Sous l'effet de notre propre ignorance dans le domaine concerné ou sous l'effet de la fermeté avec laquelle le premier crétin venu pose parfois ses élucubrations en évidences, la tentation est parfois forte de prendre pour argent comptant toute déclaration qui nous est servie (en particulier lorsqu'elle semble également servir nos propres intérêts).
Posons donc, même s'il ne suffit pas de l'affirmer pour que cela soit démontré, qu'affirmation n'est pas raison et qu'il ne suffit pas de poser quelque chose comme vrai pour que ce quelque chose soit démontré.

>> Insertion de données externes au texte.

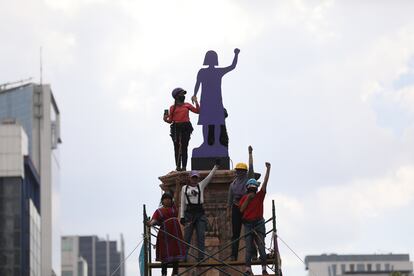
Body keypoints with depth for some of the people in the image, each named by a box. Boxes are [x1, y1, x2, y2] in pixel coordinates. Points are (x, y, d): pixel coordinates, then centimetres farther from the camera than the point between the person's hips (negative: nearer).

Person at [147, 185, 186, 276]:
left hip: (175, 232, 3)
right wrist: (150, 223, -29)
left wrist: (177, 185, 12)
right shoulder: (159, 211, 6)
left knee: (176, 252, 1)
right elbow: (154, 220, -8)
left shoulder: (173, 207, 15)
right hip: (165, 233, -3)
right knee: (166, 254, -4)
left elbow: (176, 195, 16)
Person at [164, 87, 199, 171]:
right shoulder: (172, 108, 10)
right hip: (176, 128, 0)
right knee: (177, 147, -4)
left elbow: (197, 111, 12)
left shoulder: (187, 105, 14)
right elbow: (170, 120, 8)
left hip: (185, 128, 0)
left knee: (184, 147, -5)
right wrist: (165, 119, -12)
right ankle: (178, 166, -3)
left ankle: (184, 166, -6)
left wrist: (196, 102, 4)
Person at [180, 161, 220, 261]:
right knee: (187, 236, -3)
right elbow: (182, 203, 8)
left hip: (200, 212, 1)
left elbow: (210, 176, 3)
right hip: (189, 212, -1)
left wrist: (216, 166, -7)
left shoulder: (201, 185, 11)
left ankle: (201, 256, -4)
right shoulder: (184, 188, 9)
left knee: (201, 236, -4)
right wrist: (182, 216, 2)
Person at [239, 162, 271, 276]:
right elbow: (241, 210, -2)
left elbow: (265, 182, -2)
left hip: (259, 223, 0)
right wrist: (247, 199, -8)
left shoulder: (260, 196, 6)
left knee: (261, 246, -3)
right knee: (248, 247, -1)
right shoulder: (244, 198, 8)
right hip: (248, 223, 0)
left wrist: (268, 169, -8)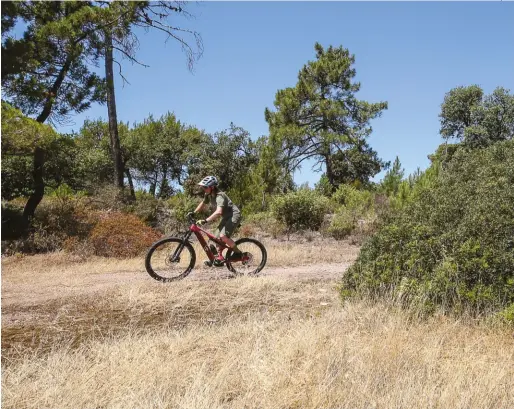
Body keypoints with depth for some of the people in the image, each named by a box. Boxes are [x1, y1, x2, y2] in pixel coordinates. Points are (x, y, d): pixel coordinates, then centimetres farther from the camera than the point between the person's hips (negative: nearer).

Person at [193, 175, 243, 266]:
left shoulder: (219, 196, -28)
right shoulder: (208, 195, -2)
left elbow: (218, 211, -44)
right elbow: (203, 204, 19)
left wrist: (205, 221, -49)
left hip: (234, 215, -9)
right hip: (226, 217, 9)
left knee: (223, 236, -24)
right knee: (217, 236, 5)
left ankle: (238, 253, -7)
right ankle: (219, 257, 16)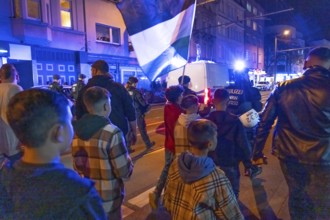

Une affirmation, en d'autres termes ce que je dis de quelque chose (le prédicat de mon sujet, pour causer comme tout le monde), n'est a priori que l'opinion plus ou moins valable et plus ou moins honnête que je me suis formé de cette chose à partir de ce que j'en sais. En tant que récepteur d'une affirmation, il m'appartient donc avant tout :
- de me demander ce que celui qui émet cette affirmation sait du sujet dont il parle (en général, la réponse est "rien") et si cette connaissance qu'il en a lui suffit à émettre un avis sérieux.
- dans le cas où l'émetteur connaît plutôt bien son sujet, de me demander si l'opinion émise est en cohérence avec les faits connus et surtout s'il est capable de la démontrer (ce que je suis en droit de lui demander).
Tout ceci étant un peu abstrait, nous allons prendre un exemple concret, mais alors vraiment bien concret, très très concret, on peut pas plus concret, un des exemples les plus foutrement concrets qui soient. Imaginons donc que quelqu'un pose l'affirmation suivante : "Florent Pagny est un con chantant".
Nous ne nous attarderons pas sur "chantant", étant entendu que Florent Pagny chante en effet (bien ou mal, ce n'est pas le fond du débat).
Mais peut-on affirmer que Florent Pagny est un con ?
Il me semble tout d'abord que ne pas connaître personnellement Florent Pagny est certes un immense bonheur, mais également un facteur handicapant pour pouvoir se prononcer sur son hypothétique connerie. Je ne peux guère me fonder que sur les déclarations publiques de cet individu, en particulier celles concernant sa liberté de penser face à l'ISF. Je devrais donc plutôt dire : "Lorsqu'il fait ce genre de déclarations, Florent Pagny est vraiment con" ou "a vraiment l'air d'un con", ou éventuellement "joue au con" mais c'est plus douteux.
Reste à démontrer que ces propos (à défaut de Florent Pagny lui-même et de manière absolue) sont cons.
On examinera d'abord la position de Pagny au sujet du fisc, ce que Gad Elmaleh appellerait son "avis d'imposition", position qui dénote une absence totale de réflexion sur l'intérêt collectif, une incapacité à raisonner au-delà de son propre cas et de son propre intérêt. Passons : nous ne sommes pas là pour donner des leçons de civisme. Libre à chacun de raisonner égoïstement : ce qui est con, c'est de le dire publiquement, en croyant que tout le monde va être d'accord avec nous sur le fait que nous, Florent Pagny, payons trop d'impôts, et de croire de surcroît que tout le monde va se précipiter pour acheter l'album dans lequel nous geignons sur notre sort d'assujetti à l'ISF. Ceci dit, ce n'est pas si con que ça puisqu'il a vendu son disque et trouvé des cons pour le plaindre. D'où il ressort bien après analyse, que notre affirmation de départ était erronée et que le plus con n'est pas du tout Florent Pagny mais ceux qui ont acheté son disque (nous excepterons bien sûr d'un tel jugement les mélomanes avertis qui n'ont acheté ce disque que pour des raisons purement esthétiques).
D'autre part, on pourra souligner à quel point il est ridicule de se poser en rebelle et en victime, de mettre en avant une atteinte intolérable à une liberté de pensée dont on n'a pas soi-même l'usage, lorsque dans le monde des gens sont emprisonnés ou mis à mort pour avoir osé exercer ladite liberté de pensée. D'où il ressort bien après analyse, que notre affirmation de départ était erronée et que Florent Pagny n'est pas aussi con qu'il est grotesque.
Tout ceci montre bien à quel point la moindre affirmation mérite d'être vérifiée, pesée et nuancée.